= Erythrocyte rosetting =

Phenomenon in microscopy of red blood cells

Erythrocyte rosetting or E-rosetting is a phenomenon seen through a microscope where red blood cells (erythrocytes) are arranged around a central cell to form a cluster that looks like a flower. The red blood cells surrounding the cell form the petal, while the central cell forms the stigma of the flower shape. This formation occurs due to an immunological reaction between an epitope on the central cell's surface and a receptor or antibody on a red cell. The presence of E-rosetting can be used as a test for T cells although more modern tests such as immunohistochemistry are available. Rosetting is caused by parasites in the genus Plasmodium and is a cause of some malaria-associated symptoms.

== Rosetting techniques ==
Three types of rosette techniques have been developed and used experimentally.
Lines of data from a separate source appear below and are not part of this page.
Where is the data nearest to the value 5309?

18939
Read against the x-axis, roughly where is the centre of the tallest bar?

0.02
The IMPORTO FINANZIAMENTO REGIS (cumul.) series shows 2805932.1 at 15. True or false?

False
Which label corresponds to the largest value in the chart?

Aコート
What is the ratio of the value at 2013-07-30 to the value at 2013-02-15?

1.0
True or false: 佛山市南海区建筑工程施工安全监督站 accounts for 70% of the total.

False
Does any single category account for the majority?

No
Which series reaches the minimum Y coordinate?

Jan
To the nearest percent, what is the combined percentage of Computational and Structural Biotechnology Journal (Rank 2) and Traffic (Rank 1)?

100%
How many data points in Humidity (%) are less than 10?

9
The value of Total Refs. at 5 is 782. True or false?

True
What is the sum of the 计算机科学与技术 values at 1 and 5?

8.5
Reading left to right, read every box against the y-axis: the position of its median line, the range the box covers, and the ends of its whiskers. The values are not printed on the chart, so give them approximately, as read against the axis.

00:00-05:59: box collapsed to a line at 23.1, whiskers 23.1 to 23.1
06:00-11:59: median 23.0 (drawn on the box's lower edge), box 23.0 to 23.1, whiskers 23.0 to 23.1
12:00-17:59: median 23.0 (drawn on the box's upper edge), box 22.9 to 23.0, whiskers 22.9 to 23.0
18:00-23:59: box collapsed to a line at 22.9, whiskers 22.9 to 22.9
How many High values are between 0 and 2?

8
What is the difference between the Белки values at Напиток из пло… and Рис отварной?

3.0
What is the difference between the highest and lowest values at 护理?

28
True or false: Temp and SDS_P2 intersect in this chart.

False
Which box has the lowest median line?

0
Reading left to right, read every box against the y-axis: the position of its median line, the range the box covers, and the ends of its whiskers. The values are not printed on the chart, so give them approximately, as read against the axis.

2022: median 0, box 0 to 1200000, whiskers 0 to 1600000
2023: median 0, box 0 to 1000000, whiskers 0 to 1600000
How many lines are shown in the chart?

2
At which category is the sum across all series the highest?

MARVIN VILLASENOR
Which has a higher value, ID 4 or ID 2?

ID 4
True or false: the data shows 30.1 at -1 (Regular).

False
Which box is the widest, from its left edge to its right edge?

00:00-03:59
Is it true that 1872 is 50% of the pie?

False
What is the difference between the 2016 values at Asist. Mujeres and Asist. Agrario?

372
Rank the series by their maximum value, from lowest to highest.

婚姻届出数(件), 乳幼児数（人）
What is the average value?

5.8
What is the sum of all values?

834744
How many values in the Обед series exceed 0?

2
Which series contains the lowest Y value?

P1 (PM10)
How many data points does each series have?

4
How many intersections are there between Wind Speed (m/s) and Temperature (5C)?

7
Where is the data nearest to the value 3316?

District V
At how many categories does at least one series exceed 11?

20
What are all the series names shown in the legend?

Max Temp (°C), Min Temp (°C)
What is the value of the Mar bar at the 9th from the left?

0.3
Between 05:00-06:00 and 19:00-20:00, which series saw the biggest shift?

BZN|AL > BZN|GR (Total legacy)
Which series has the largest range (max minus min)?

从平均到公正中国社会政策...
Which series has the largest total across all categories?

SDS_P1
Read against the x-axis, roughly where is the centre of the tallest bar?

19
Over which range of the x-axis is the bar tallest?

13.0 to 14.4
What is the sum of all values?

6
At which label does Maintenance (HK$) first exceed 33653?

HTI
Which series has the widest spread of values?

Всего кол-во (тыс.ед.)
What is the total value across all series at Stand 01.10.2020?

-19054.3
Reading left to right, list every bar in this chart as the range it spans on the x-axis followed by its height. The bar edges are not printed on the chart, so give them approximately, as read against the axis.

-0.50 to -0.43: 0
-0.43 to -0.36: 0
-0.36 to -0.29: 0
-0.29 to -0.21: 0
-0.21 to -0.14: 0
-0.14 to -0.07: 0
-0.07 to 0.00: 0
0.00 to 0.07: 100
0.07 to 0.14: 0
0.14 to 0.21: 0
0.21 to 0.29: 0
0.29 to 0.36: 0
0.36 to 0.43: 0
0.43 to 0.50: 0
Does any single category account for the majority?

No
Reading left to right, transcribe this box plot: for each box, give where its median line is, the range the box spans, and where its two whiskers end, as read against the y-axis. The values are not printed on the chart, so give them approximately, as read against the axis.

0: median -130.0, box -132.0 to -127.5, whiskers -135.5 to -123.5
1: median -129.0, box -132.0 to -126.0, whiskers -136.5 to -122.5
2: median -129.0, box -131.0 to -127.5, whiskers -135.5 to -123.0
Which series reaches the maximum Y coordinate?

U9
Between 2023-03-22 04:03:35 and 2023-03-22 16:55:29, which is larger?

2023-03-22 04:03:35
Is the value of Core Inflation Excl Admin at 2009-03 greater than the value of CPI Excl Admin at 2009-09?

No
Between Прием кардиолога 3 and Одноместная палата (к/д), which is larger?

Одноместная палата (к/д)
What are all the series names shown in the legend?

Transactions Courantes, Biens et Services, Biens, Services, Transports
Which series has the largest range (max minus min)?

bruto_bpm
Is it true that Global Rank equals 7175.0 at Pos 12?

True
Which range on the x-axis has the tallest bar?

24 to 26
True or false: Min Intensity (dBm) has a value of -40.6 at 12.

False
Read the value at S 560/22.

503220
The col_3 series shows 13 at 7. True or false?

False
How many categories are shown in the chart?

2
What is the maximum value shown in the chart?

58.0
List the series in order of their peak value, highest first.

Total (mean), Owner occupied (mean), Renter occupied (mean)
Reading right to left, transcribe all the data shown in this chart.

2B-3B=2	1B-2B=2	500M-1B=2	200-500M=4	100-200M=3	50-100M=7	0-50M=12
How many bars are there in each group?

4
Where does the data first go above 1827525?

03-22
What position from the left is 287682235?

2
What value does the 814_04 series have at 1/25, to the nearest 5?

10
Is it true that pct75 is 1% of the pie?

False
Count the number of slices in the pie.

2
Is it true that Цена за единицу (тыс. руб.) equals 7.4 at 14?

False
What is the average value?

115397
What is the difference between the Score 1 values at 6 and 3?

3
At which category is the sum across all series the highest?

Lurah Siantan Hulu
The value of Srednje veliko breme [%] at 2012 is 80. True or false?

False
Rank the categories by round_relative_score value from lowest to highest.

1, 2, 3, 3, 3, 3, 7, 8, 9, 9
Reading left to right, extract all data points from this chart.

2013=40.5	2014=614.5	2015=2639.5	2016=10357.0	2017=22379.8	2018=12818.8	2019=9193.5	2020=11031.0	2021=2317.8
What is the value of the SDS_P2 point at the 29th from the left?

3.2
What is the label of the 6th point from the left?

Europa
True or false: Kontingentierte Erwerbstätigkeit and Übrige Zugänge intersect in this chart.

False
===Rosette test for Rh factor===
The Rosette test is performed on postpartum maternal blood to estimate the volume of fetal-maternal hemorrhage in case of an Rh negative mother and an Rh positive child. This estimate, in turn, also estimates the required amount of Rho(D) immune globulin to administer. In this test, a sample of maternal blood is incubated with Rho(D) immune globulin, which will bind to any fetal Rh positive red blood cells, if present. Upon addition of enzyme-treated cDE indicator cells, the presence of Rh positive fetal blood causes rosetting, which can be seen by light microscopy. The test is recommended for Rh negative mothers within 72 hours of giving birth to an Rh-positive infant. In a positive test, it is recommended that a Kleihauer–Betke test should be performed to confirm and quantify any positive rosette tests.

=== E-rosetting ===
E-rosetting is used in the identification of T cells where a T cells CD2 surface protein is bound to a sugar based LFA-3 homologue on the surface of a sheep red blood cell. Because the LFA-3 homologue is only present on the surface of sheep red blood cells other species red blood cells can not be used in this type of rosetting.

=== EA-rosetting ===
Erythrocyte antibody rosetting (EA-rosetting), occurs when an antibody molecule that is specific for an epitope on another cell is embedded in the membrane of a red blood cell and then reacted against a cell carrying the epitope that the antibody is specific for.

=== EAC-rosetting ===
Erythrocyte antibody complement rosetting (EAC-rosetting), occurs when antibody in the presence of complement is bound to the surface of a red blood cell. The complement binds to the tail region (Fc region) of the antibody. Finally T-cells with a complement receptor are added and the T-cells bind to the complement on the antibody completing the rosette.